Information:
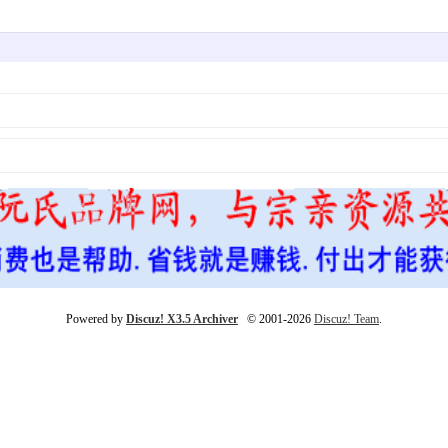
Powered by
Discuz! X3.5 Archiver
© 2001-2026
Discuz! Team
.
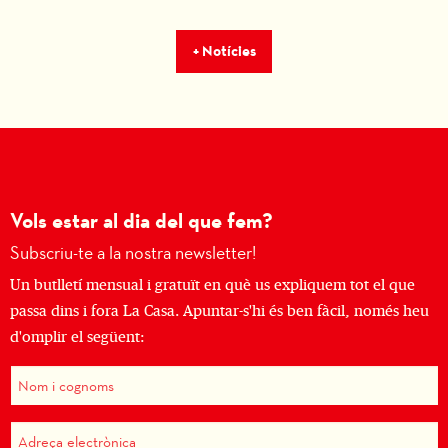
+ Notícies
Vols estar al dia del que fem?
Subscriu-te a la nostra newsletter!
Un butlletí mensual i gratuït en què us expliquem tot el que
passa dins i fora La Casa. Apuntar-s'hi és ben fàcil, només heu
d'omplir el següent:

Problem description:
Where pictures appear in the records, leave them out; output everything else exactly.

Response below:
Powered by
Discuz! X3.5 Archiver
© 2001-2026
Discuz! Team
.
+ Notícies
Vols estar al dia del que fem?
Subscriu-te a la nostra newsletter!
Un butlletí mensual i gratuït en què us expliquem tot el que
passa dins i fora La Casa. Apuntar-s'hi és ben fàcil, només heu
d'omplir el següent:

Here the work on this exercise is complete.